Quoi qu’il en soit, le travail des trois économistes sera utilisé dans le cadre du projet Risca II du Plan national dépérissement du vignoble (PNDV). « Ce projet a pour but de regrouper les connaissances sur la flavescence dorée pour permettre une compréhension globale, expose Audrey Petit de l’IFV, coordinatrice. Les aspects économiques, tout comme les aspects techniques, entrent dans les critères d’action ou de non-action. » L’ingénieure espère que Risca II aboutisse sur un outil de gestion global, intégrant toutes les problématiques. « Mais c’est loin d’être simple », avoue-t-elle. Le projet courant jusqu’à 2026, il reste deux ans pour le mener à bien.

En Bourgogne, des aides pour replanter

Face au coût que représente le dépérissement de la vigne, les départements de la Côte-d’Or et de la Saône-et-Loire ont mis en place un soutien aux investissements de replantation de la vigne. Une aide que les viticulteurs peuvent solliciter suite à l’arrachage de ceps atteints de flavescence dorée, entre autres causes. « Le but de ce dispositif est de travailler au maintien du potentiel viticole », argue Arnaud Million, chargé de mission agricole pour le département de Saône-et-Loire. Un coup de pouce à hauteur de 30 % du montant de l’investissement, dans la limite de 6,90 euros par pied et avec un plafond de 2 500 euros par an.

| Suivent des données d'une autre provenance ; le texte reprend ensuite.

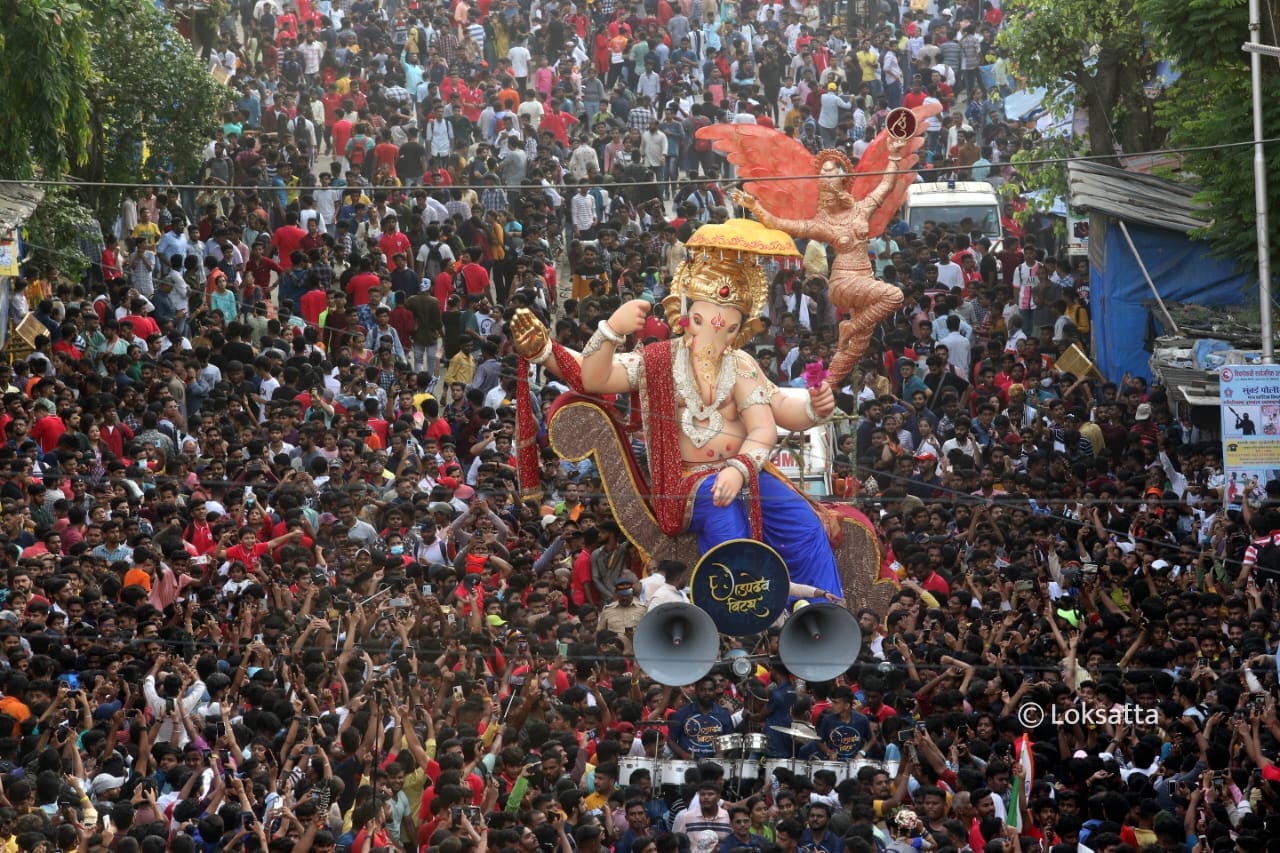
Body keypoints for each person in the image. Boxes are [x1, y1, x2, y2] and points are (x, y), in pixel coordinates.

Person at [512, 220, 842, 596]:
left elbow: (772, 417)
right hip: (690, 482)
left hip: (746, 472)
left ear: (741, 330)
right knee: (725, 522)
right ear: (685, 317)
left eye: (730, 329)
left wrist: (814, 409)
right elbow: (594, 378)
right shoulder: (657, 362)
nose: (715, 337)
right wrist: (604, 332)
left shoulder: (742, 364)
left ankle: (823, 612)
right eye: (702, 322)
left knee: (806, 525)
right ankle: (741, 615)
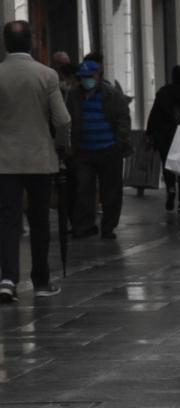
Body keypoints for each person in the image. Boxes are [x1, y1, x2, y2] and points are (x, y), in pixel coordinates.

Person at [0, 21, 70, 302]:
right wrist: (60, 147)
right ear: (31, 42)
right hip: (40, 159)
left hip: (4, 161)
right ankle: (40, 279)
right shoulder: (47, 75)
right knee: (40, 220)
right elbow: (63, 120)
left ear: (5, 43)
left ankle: (7, 279)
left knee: (7, 221)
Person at [67, 59, 131, 240]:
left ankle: (108, 227)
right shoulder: (74, 95)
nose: (86, 80)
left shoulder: (111, 94)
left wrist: (120, 141)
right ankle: (83, 226)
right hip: (84, 151)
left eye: (90, 76)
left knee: (110, 192)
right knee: (83, 190)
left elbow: (123, 118)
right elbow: (68, 118)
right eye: (83, 77)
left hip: (109, 150)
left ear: (98, 75)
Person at [146, 65, 180, 213]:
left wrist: (149, 132)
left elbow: (154, 113)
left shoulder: (163, 92)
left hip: (164, 134)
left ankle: (171, 188)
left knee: (168, 165)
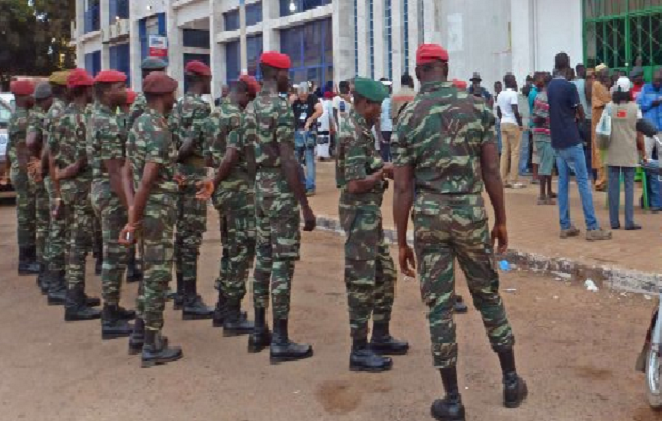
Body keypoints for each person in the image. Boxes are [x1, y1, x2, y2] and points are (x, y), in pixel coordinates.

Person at [392, 43, 527, 420]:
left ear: (419, 73)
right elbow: (491, 171)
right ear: (446, 68)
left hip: (431, 217)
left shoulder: (408, 117)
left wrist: (401, 241)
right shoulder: (478, 107)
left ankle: (452, 400)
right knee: (488, 297)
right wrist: (501, 219)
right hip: (470, 212)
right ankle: (512, 381)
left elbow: (403, 188)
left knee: (438, 308)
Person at [243, 51, 317, 362]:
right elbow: (288, 158)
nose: (290, 77)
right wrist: (305, 206)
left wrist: (258, 183)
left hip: (260, 186)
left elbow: (247, 153)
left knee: (262, 258)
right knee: (282, 263)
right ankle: (281, 339)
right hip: (280, 191)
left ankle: (259, 329)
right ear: (277, 73)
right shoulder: (280, 109)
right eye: (287, 72)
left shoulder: (251, 107)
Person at [336, 77, 408, 373]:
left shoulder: (362, 128)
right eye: (377, 106)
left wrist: (382, 169)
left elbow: (366, 167)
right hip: (359, 213)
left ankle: (379, 335)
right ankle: (359, 349)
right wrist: (382, 173)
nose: (380, 111)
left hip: (369, 215)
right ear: (364, 103)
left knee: (385, 274)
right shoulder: (353, 133)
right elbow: (354, 184)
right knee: (362, 280)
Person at [120, 71, 183, 367]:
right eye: (173, 93)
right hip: (157, 212)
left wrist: (134, 212)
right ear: (163, 96)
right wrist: (133, 219)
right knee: (157, 275)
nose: (175, 98)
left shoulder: (139, 124)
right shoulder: (158, 129)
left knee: (148, 271)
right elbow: (146, 180)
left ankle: (139, 333)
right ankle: (152, 344)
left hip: (147, 208)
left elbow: (127, 172)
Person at [199, 74, 260, 335]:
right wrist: (218, 178)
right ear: (245, 94)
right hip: (238, 192)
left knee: (229, 249)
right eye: (251, 99)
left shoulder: (213, 115)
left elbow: (204, 152)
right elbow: (233, 155)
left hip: (224, 193)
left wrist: (214, 181)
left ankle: (223, 307)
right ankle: (232, 314)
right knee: (241, 250)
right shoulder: (238, 117)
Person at [89, 70, 137, 340]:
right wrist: (130, 206)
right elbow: (115, 171)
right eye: (121, 87)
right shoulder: (105, 122)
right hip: (110, 193)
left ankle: (113, 307)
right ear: (108, 91)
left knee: (115, 254)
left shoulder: (101, 116)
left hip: (103, 190)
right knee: (114, 255)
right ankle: (109, 317)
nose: (124, 91)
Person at [52, 68, 102, 321]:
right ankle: (74, 302)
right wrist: (75, 168)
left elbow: (51, 154)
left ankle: (77, 295)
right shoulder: (85, 119)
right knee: (79, 245)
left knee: (74, 240)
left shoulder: (60, 117)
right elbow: (88, 156)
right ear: (86, 90)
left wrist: (60, 182)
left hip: (69, 188)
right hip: (82, 187)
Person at [548, 53, 611, 241]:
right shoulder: (570, 87)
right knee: (583, 182)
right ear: (567, 66)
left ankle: (565, 225)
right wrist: (579, 117)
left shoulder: (550, 87)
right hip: (572, 139)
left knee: (563, 183)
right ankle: (592, 227)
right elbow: (581, 113)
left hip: (557, 141)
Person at [170, 60, 214, 320]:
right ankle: (190, 298)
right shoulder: (199, 107)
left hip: (180, 176)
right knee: (191, 237)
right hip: (193, 174)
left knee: (181, 236)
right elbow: (189, 143)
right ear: (202, 79)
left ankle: (181, 293)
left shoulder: (177, 107)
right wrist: (177, 159)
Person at [603, 77, 645, 231]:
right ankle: (629, 221)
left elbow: (603, 128)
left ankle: (614, 222)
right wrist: (643, 152)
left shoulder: (609, 107)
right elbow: (639, 133)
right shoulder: (635, 108)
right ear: (629, 91)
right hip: (629, 152)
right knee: (629, 188)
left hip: (612, 152)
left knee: (613, 188)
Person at [43, 71, 71, 305]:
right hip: (59, 179)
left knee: (59, 230)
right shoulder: (59, 112)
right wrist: (58, 187)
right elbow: (52, 154)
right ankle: (55, 283)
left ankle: (56, 281)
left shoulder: (57, 110)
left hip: (59, 178)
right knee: (59, 230)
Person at [7, 80, 39, 276]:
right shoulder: (21, 120)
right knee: (26, 216)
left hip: (21, 171)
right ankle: (26, 260)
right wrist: (31, 176)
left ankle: (29, 257)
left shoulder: (22, 116)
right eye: (31, 95)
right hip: (23, 172)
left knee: (27, 215)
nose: (33, 98)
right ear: (24, 97)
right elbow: (22, 153)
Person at [25, 82, 53, 292]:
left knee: (45, 224)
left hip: (40, 172)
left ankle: (45, 273)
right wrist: (40, 162)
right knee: (47, 224)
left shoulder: (38, 115)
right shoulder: (40, 116)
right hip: (44, 174)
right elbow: (31, 141)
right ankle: (46, 275)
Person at [637, 69, 662, 212]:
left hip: (661, 130)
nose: (658, 83)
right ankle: (647, 197)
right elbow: (639, 106)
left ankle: (658, 198)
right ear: (652, 79)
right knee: (647, 162)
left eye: (660, 81)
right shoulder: (645, 89)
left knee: (660, 166)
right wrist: (653, 103)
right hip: (647, 131)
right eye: (656, 80)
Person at [292, 84, 322, 195]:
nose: (302, 99)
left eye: (304, 96)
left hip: (309, 132)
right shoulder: (294, 100)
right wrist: (290, 101)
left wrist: (310, 119)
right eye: (300, 96)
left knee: (309, 158)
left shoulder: (313, 98)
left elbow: (320, 110)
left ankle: (310, 186)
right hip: (296, 131)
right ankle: (300, 184)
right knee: (296, 160)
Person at [497, 73, 525, 188]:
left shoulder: (500, 94)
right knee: (515, 151)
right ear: (511, 82)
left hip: (503, 123)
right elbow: (515, 110)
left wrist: (503, 118)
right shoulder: (513, 94)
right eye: (514, 79)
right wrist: (520, 124)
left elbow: (498, 111)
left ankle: (502, 179)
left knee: (504, 152)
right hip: (512, 123)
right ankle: (513, 180)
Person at [532, 73, 556, 205]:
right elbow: (539, 117)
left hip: (544, 133)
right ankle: (542, 196)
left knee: (547, 164)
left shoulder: (540, 96)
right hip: (544, 134)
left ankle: (547, 192)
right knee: (545, 165)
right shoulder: (544, 97)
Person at [591, 63, 612, 191]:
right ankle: (601, 181)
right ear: (599, 73)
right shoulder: (596, 85)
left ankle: (604, 180)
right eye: (605, 72)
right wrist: (608, 104)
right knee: (599, 151)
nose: (607, 74)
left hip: (605, 123)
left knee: (604, 151)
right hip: (598, 123)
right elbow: (597, 103)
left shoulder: (603, 85)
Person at [375, 78, 394, 162]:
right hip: (392, 128)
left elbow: (377, 119)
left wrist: (378, 134)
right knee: (392, 153)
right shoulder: (393, 100)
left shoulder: (379, 101)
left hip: (384, 129)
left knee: (384, 153)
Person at [317, 91, 335, 160]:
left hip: (319, 121)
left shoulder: (322, 102)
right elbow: (331, 115)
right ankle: (325, 155)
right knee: (326, 138)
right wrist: (333, 125)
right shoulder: (329, 103)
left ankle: (320, 155)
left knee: (320, 138)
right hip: (325, 122)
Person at [494, 81, 503, 154]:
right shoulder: (492, 98)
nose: (498, 89)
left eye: (499, 87)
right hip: (493, 121)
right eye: (497, 87)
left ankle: (500, 155)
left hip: (501, 121)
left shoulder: (503, 97)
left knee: (500, 140)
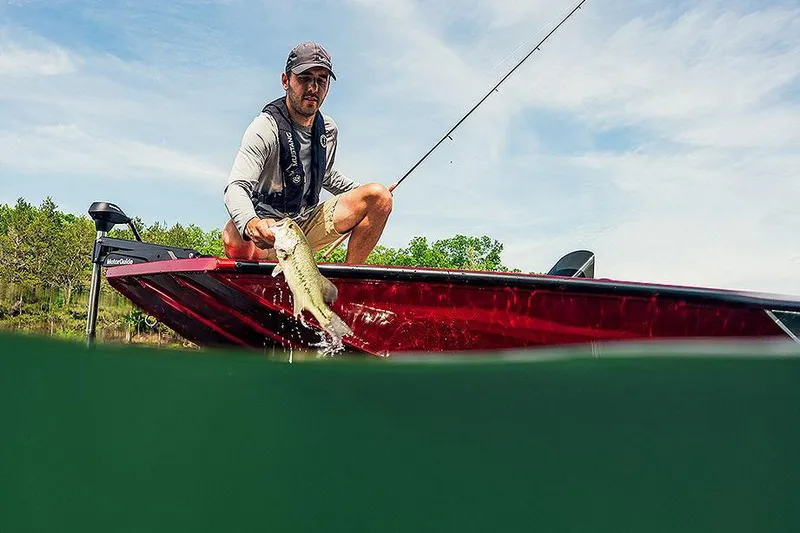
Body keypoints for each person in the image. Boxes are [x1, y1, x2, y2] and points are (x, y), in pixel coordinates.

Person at [222, 41, 393, 263]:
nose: (313, 88)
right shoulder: (265, 128)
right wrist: (253, 224)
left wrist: (364, 192)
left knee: (379, 196)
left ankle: (347, 283)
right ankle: (251, 287)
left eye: (321, 80)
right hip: (268, 232)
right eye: (304, 78)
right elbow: (236, 187)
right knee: (234, 233)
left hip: (305, 225)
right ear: (286, 81)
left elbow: (326, 175)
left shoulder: (329, 129)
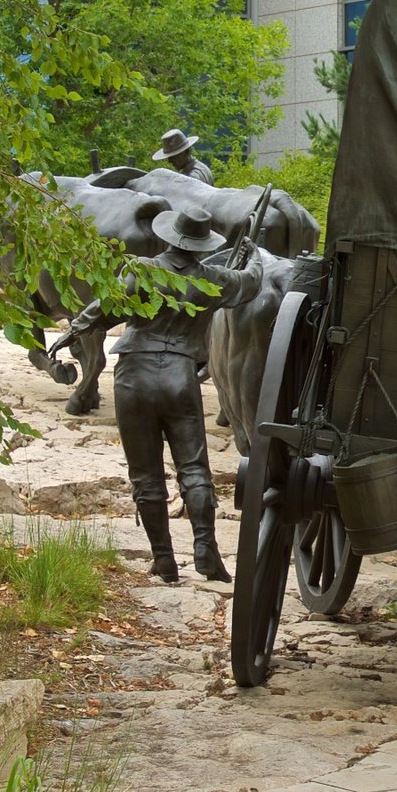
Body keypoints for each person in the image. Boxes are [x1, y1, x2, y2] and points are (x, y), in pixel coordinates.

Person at [109, 204, 254, 582]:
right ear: (203, 243)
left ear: (170, 235)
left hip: (133, 375)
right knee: (193, 468)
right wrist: (251, 255)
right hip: (180, 376)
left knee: (146, 473)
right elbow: (250, 281)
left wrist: (74, 328)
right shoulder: (214, 280)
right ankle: (206, 550)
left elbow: (106, 307)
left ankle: (164, 559)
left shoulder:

Les dépenses éligibles comportent les plants de vigne (à condition que le matériel végétal soit traité à l’eau chaude et adapté aux nouvelles conditions climatiques), mais aussi les consommables comme les tuteurs et manchons de protection, ainsi que les frais liés à la plantation (location de tarière par exemple). La main-d’œuvre peut également être comptabilisée (forfait de 3 euros par pied). À noter que quelques différences existent entre les dispositifs de Côte-d’Or et de Saône-et-Loire (plafond, déclaration…).